Problem to solve:
Please go through the listing below and gather every line that contains the word "also". Copy each of those lines in full.

[Records from a dataset]
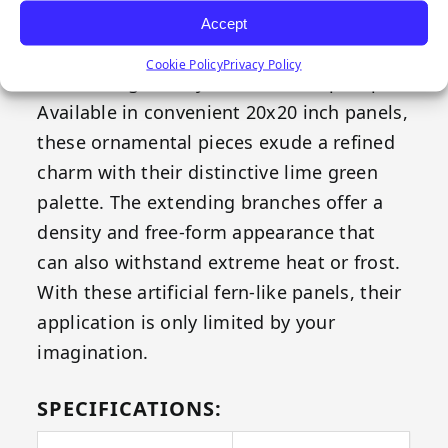
both your indoor and outdoor space –
Accept
Emerald's Fern replicates all the elegance
Cookie Policy
Privacy Policy
of natural greenery without the upkeep.
Available in convenient 20x20 inch panels,
these ornamental pieces exude a refined
charm with their distinctive lime green
palette. The extending branches offer a
density and free-form appearance that
can also withstand extreme heat or frost.
With these artificial fern-like panels, their
application is only limited by your
imagination.
SPECIFICATIONS:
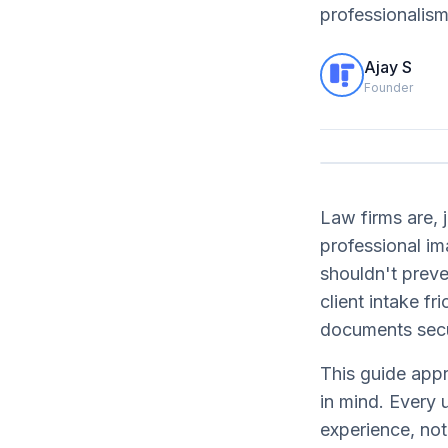
professionalism
Ajay S
Founder
Law firms are, j
professional i
shouldn't preve
client intake f
documents secu
This guide appr
in mind. Every 
experience, not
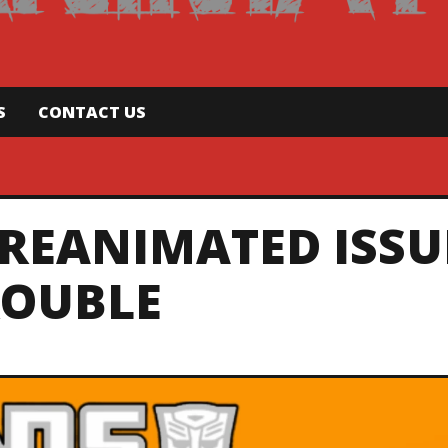
S
CONTACT US
REANIMATED ISSU
TROUBLE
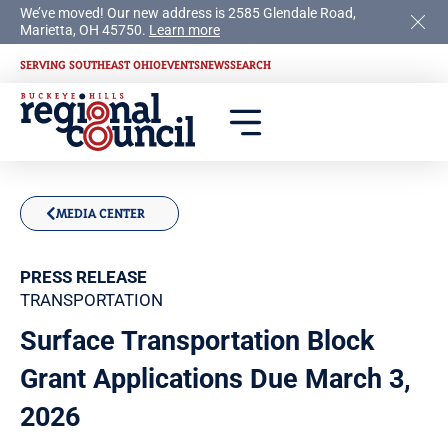
We’ve moved! Our new address is 2585 Glendale Road,
Marietta, OH 45750.
Learn more
SERVING SOUTHEAST OHIO
EVENTS
NEWS
SEARCH
MEDIA CENTER
PRESS RELEASE
TRANSPORTATION
Surface Transportation Block
Grant Applications Due March 3,
2026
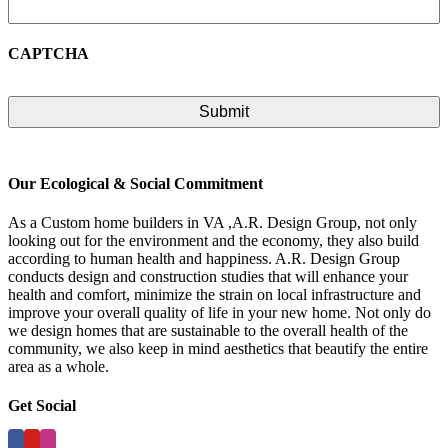
CAPTCHA
Our Ecological & Social Commitment
As a Custom home builders in VA ,A.R. Design Group, not only
looking out for the environment and the economy, they also build
according to human health and happiness. A.R. Design Group
conducts design and construction studies that will enhance your
health and comfort, minimize the strain on local infrastructure and
improve your overall quality of life in your new home. Not only do
we design homes that are sustainable to the overall health of the
community, we also keep in mind aesthetics that beautify the entire
area as a whole.
Get Social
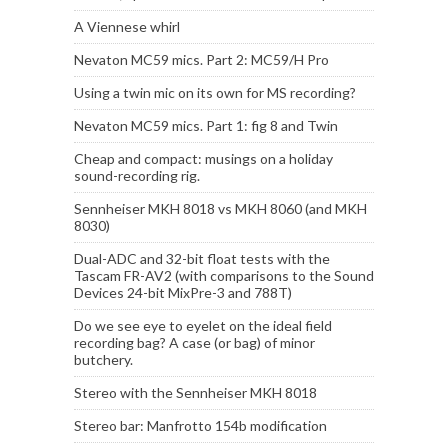
A Viennese whirl
Nevaton MC59 mics. Part 2: MC59/H Pro
Using a twin mic on its own for MS recording?
Nevaton MC59 mics. Part 1: fig 8 and Twin
Cheap and compact: musings on a holiday
sound-recording rig.
Sennheiser MKH 8018 vs MKH 8060 (and MKH
8030)
Dual-ADC and 32-bit float tests with the
Tascam FR-AV2 (with comparisons to the Sound
Devices 24-bit MixPre-3 and 788T)
Do we see eye to eyelet on the ideal field
recording bag? A case (or bag) of minor
butchery.
Stereo with the Sennheiser MKH 8018
Stereo bar: Manfrotto 154b modification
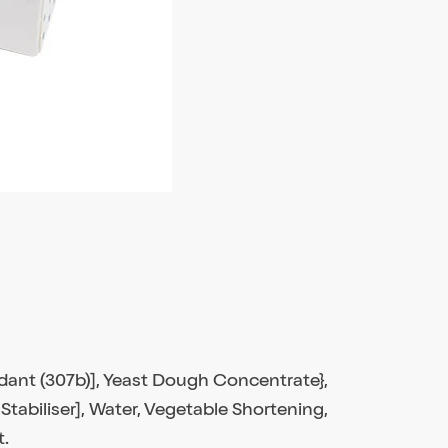
idant (307b)], Yeast Dough Concentrate},
Stabiliser], Water, Vegetable Shortening,
t.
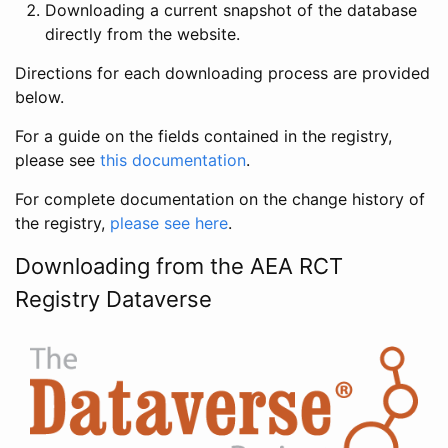
Downloading a current snapshot of the database
directly from the website.
Directions for each downloading process are provided
below.
For a guide on the fields contained in the registry,
please see
this documentation
.
For complete documentation on the change history of
the registry,
please see here
.
Downloading from the AEA RCT
Registry Dataverse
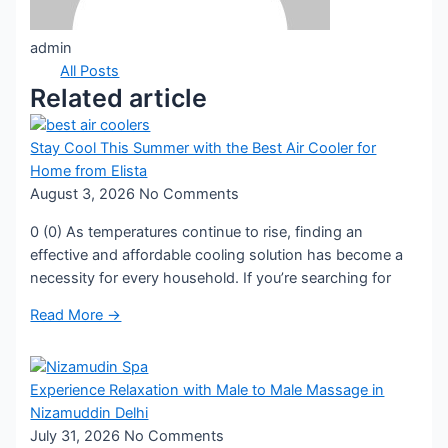
admin
All Posts
Related article
Stay Cool This Summer with the Best Air Cooler for
Home from Elista
August 3, 2026
No Comments
0 (0) As temperatures continue to rise, finding an
effective and affordable cooling solution has become a
necessity for every household. If you’re searching for
Read More →
Experience Relaxation with Male to Male Massage in
Nizamuddin Delhi
July 31, 2026
No Comments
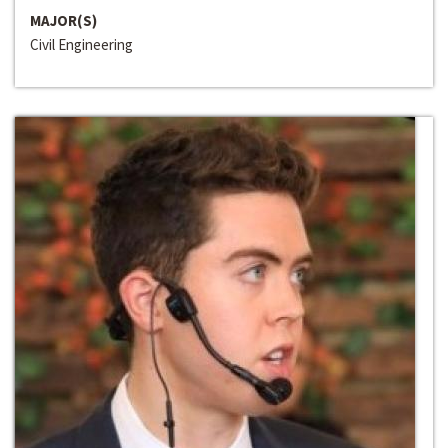
MAJOR(S)
Civil Engineering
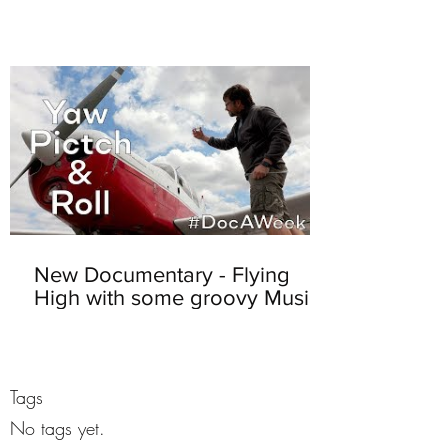
New Documentary - Flying
High with some groovy Music
Tags
No tags yet.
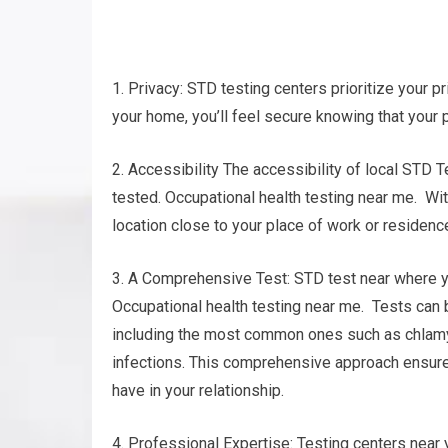
1. Privacy: STD testing centers prioritize your pr
your home, you’ll feel secure knowing that your 
2. Accessibility The accessibility of local STD T
tested. Occupational health testing near me. With
location close to your place of work or residenc
3. A Comprehensive Test: STD test near where y
Occupational health testing near me. Tests can 
including the most common ones such as chlamy
infections. This comprehensive approach ensures
have in your relationship.
4. Professional Expertise: Testing centers near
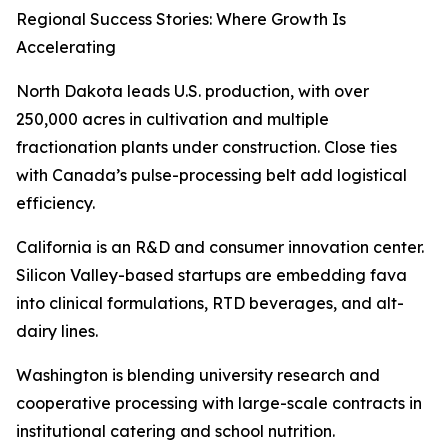
Regional Success Stories: Where Growth Is
Accelerating
North Dakota leads U.S. production, with over
250,000 acres in cultivation and multiple
fractionation plants under construction. Close ties
with Canada’s pulse-processing belt add logistical
efficiency.
California is an R&D and consumer innovation center.
Silicon Valley-based startups are embedding fava
into clinical formulations, RTD beverages, and alt-
dairy lines.
Washington is blending university research and
cooperative processing with large-scale contracts in
institutional catering and school nutrition.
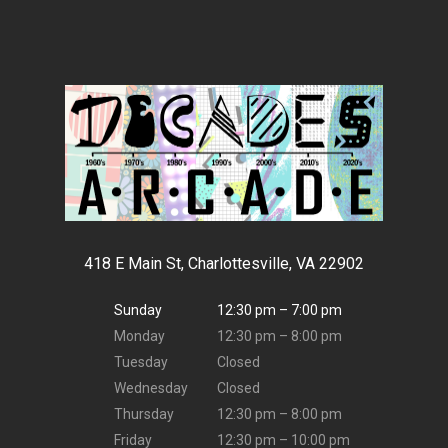
418 E Main St, Charlottesville, VA 22902
Sunday
12:30 pm – 7:00 pm
Monday
12:30 pm – 8:00 pm
Tuesday
Closed
Wednesday
Closed
Thursday
12:30 pm – 8:00 pm
Friday
12:30 pm – 10:00 pm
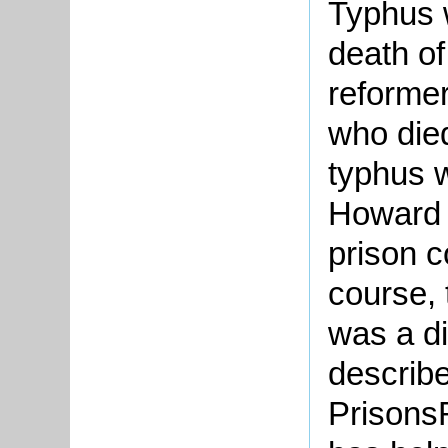
Typhus w
death o
reformer
who die
typhus w
Howard 
prison c
course, 
was a di
describe
Prisons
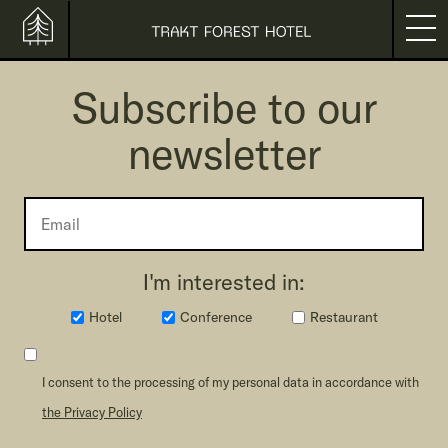
Subscribe to our
newsletter
I'm interested in:
Hotel
Conference
Restaurant
I consent to the processing of my personal data in accordance with
the Privacy Policy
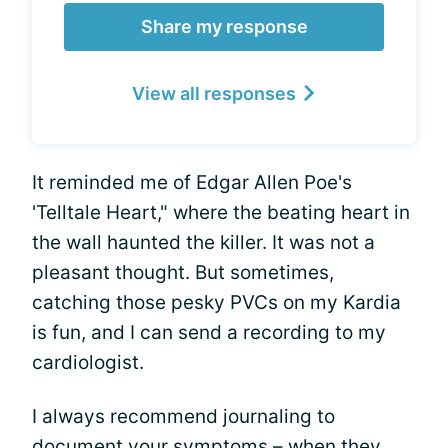
Share my response
View all responses
It reminded me of Edgar Allen Poe's
'Telltale Heart," where the beating heart in
the wall haunted the killer. It was not a
pleasant thought. But sometimes,
catching those pesky PVCs on my Kardia
is fun, and I can send a recording to my
cardiologist.
I always recommend journaling to
document your symptoms – when they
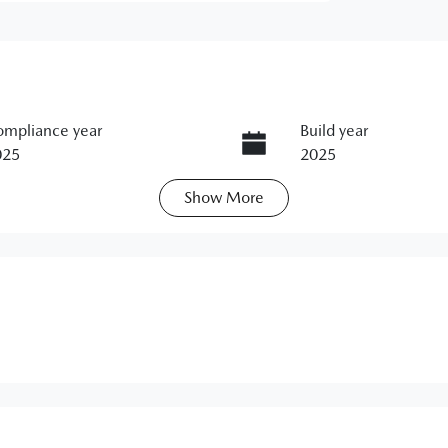
mpliance year
Build year
025
2025
Show
More
ansmission
Seats
utomatic
5
ock no
VIN
1299908
JM0BP2S7A0141069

Your solution:
can also withstand extreme heat or frost.
looking out for the environment and the economy, they also build
community, we also keep in mind aesthetics that beautify the entire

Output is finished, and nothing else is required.